Work instruction: Take the entries that follow and return only the lines from the one with "nose: (940, 774)" through the final line, leaving every picture behind.

(Records from a data source)

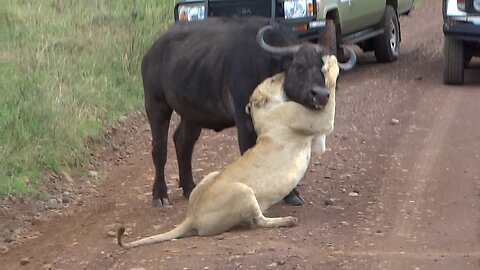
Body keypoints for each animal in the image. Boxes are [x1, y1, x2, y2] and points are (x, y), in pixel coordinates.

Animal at [141, 16, 354, 207]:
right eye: (299, 66)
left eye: (322, 69)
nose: (321, 95)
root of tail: (151, 53)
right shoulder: (244, 121)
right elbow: (248, 150)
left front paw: (291, 194)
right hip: (156, 103)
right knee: (159, 148)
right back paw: (160, 195)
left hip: (193, 112)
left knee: (183, 141)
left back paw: (189, 188)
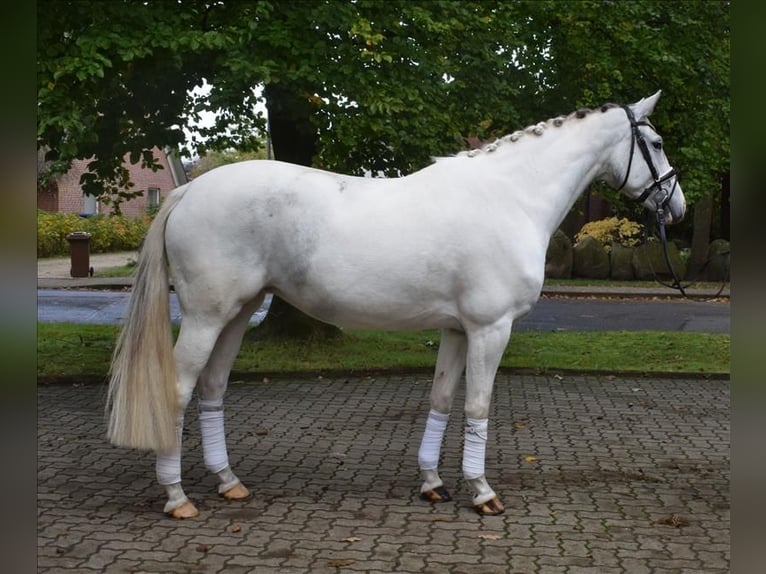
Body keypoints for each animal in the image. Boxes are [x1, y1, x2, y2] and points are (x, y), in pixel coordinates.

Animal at [106, 92, 684, 520]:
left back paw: (229, 483)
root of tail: (188, 193)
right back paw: (178, 498)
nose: (676, 206)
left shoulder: (457, 330)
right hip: (206, 317)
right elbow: (477, 407)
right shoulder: (490, 328)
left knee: (212, 389)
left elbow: (442, 399)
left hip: (239, 313)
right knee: (178, 391)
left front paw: (433, 483)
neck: (510, 197)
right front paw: (482, 492)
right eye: (655, 142)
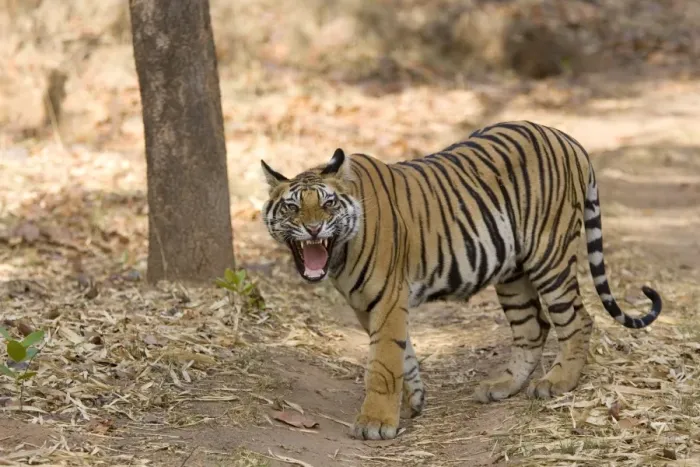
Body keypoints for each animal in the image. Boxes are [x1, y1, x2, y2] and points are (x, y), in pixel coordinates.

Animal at [260, 120, 662, 440]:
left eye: (328, 204)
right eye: (292, 207)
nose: (313, 229)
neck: (340, 253)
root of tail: (566, 137)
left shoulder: (387, 299)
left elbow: (383, 363)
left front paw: (375, 423)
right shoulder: (367, 305)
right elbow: (403, 353)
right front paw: (416, 399)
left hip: (550, 256)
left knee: (578, 320)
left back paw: (558, 382)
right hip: (512, 273)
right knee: (533, 328)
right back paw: (503, 386)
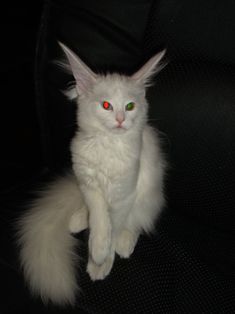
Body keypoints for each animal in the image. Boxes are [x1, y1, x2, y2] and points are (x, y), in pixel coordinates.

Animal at [17, 43, 166, 306]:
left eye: (130, 106)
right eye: (106, 105)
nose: (120, 120)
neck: (108, 145)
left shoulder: (125, 193)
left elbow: (114, 225)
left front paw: (101, 261)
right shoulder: (88, 184)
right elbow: (98, 219)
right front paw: (97, 248)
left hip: (150, 192)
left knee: (139, 219)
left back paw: (125, 242)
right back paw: (78, 219)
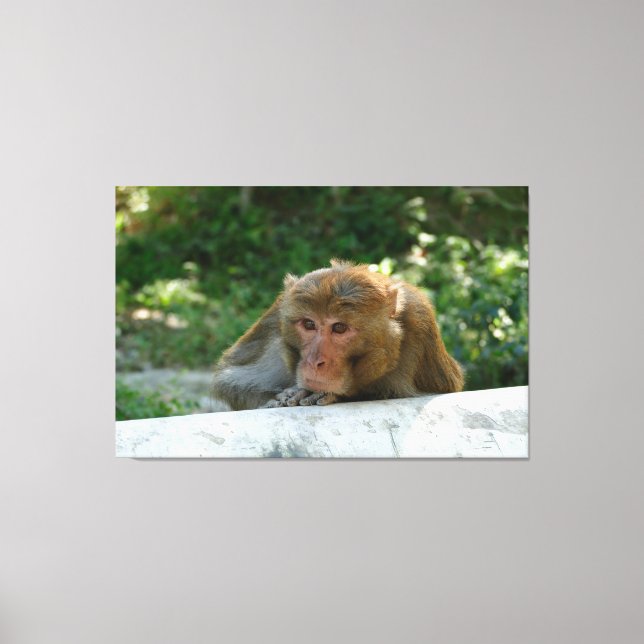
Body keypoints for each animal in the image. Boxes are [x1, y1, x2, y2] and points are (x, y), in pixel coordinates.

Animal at [212, 260, 464, 411]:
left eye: (340, 328)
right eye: (309, 324)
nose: (315, 361)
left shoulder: (419, 321)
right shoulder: (275, 319)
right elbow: (231, 381)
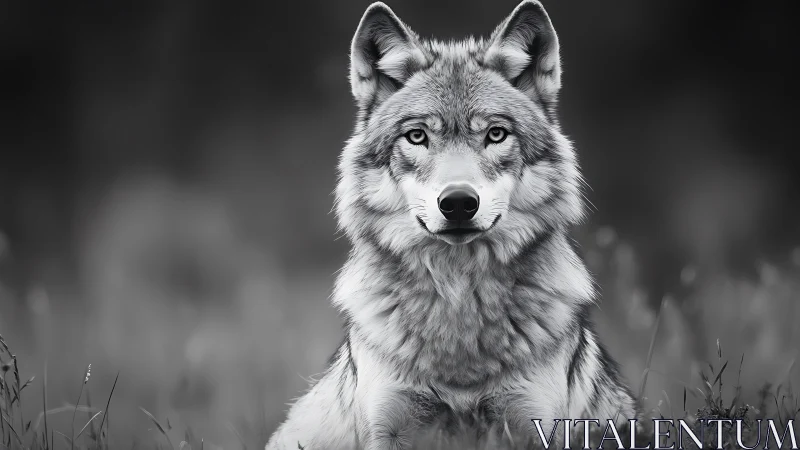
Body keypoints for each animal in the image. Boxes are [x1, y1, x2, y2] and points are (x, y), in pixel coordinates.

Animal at [266, 1, 637, 448]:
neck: (459, 298)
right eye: (417, 137)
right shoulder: (388, 428)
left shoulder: (531, 424)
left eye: (496, 134)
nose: (458, 202)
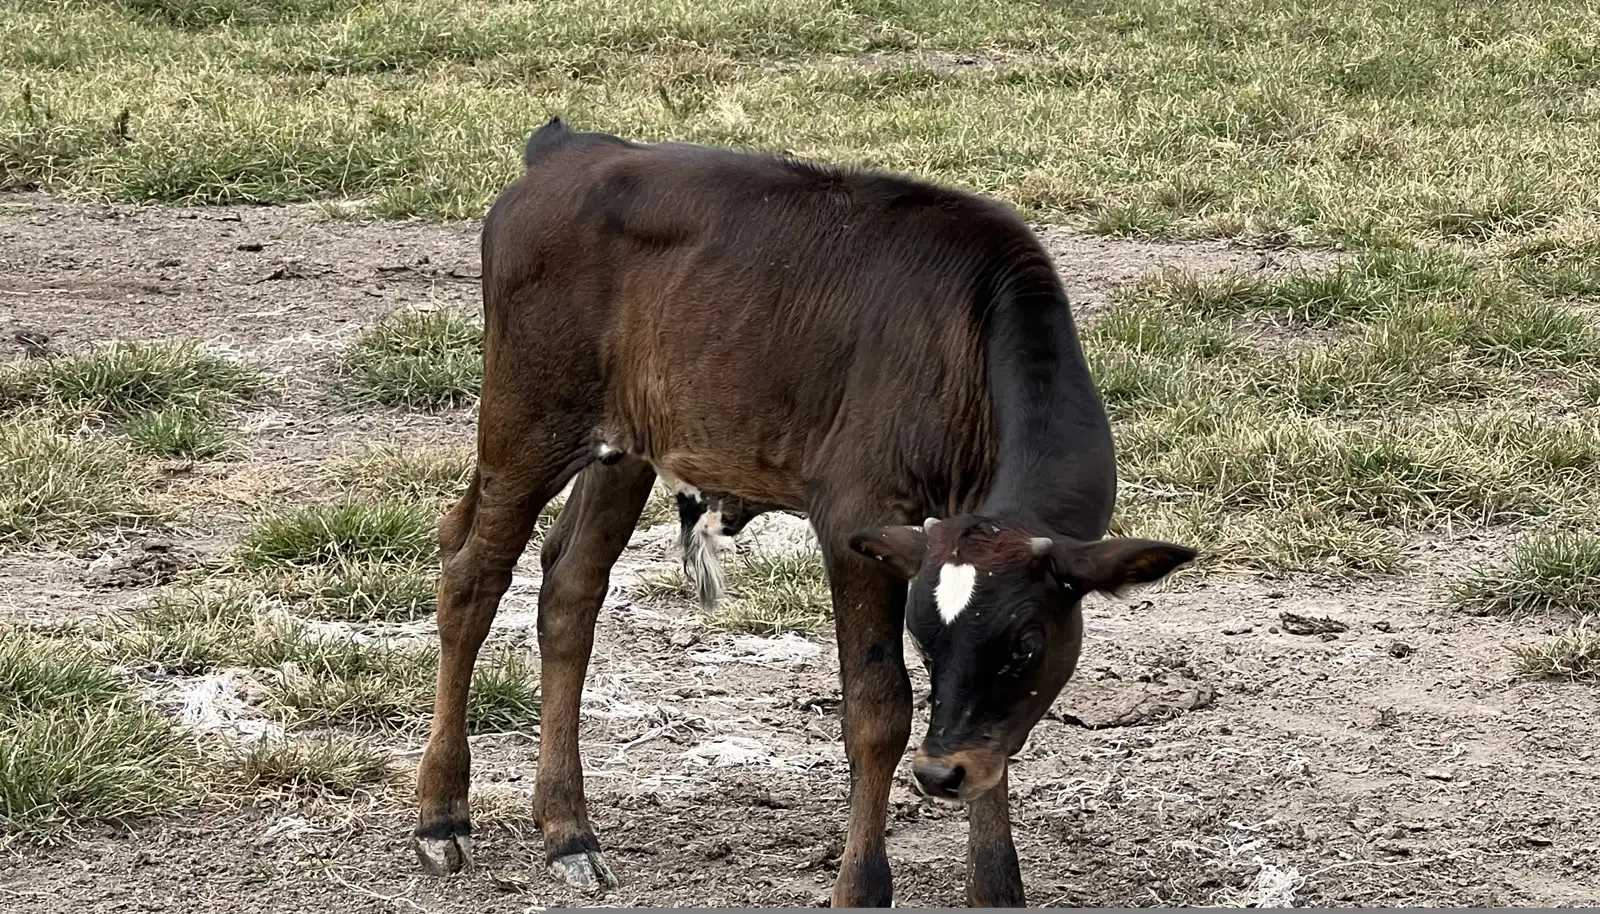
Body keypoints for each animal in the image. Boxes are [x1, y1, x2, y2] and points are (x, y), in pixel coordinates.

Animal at [411, 117, 1197, 908]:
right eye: (926, 636)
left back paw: (568, 830)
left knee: (567, 588)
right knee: (472, 577)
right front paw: (861, 885)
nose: (940, 774)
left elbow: (997, 735)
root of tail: (569, 148)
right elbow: (879, 709)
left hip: (623, 449)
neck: (969, 338)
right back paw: (441, 816)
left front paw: (997, 887)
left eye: (1027, 641)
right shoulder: (856, 514)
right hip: (526, 421)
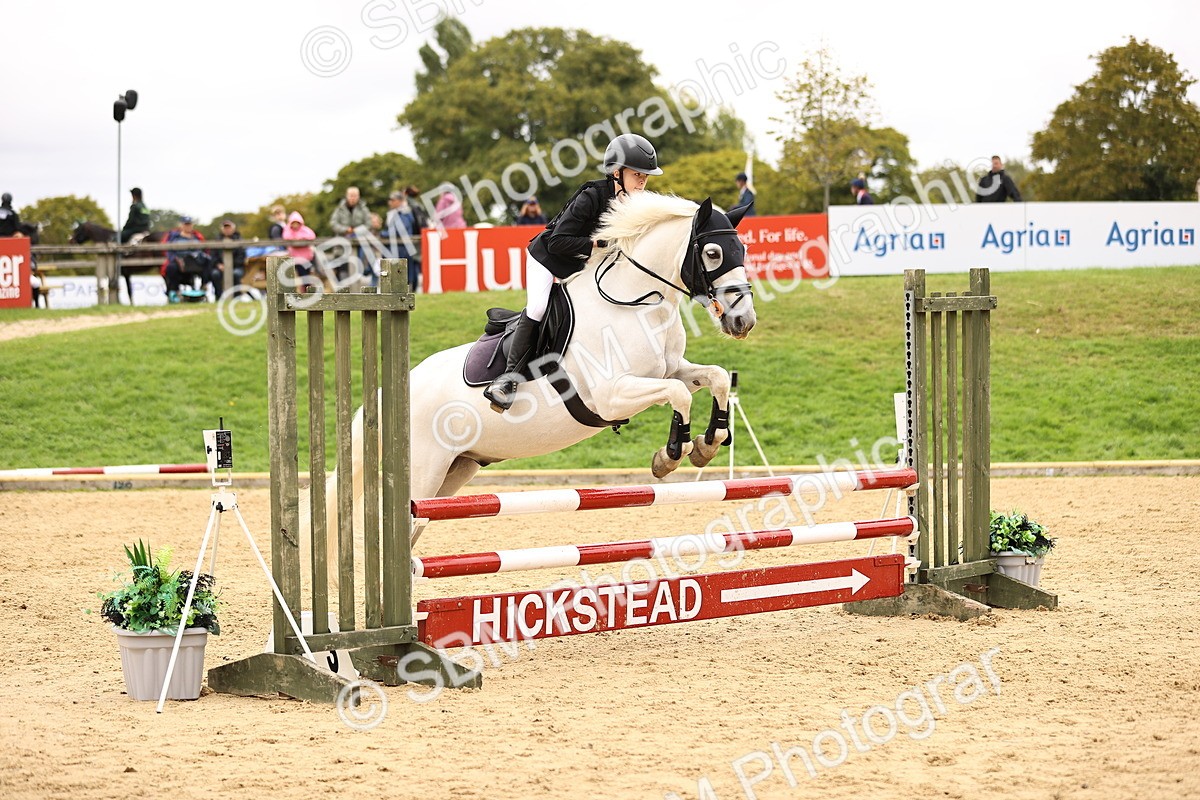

Completed task:
nose: (940, 774)
left elbow: (997, 735)
root of tail: (569, 148)
right elbow: (879, 709)
left hip: (623, 449)
neck: (969, 338)
right back paw: (441, 816)
left front paw: (997, 887)
left eye: (1027, 641)
right shoulder: (856, 514)
right hip: (526, 421)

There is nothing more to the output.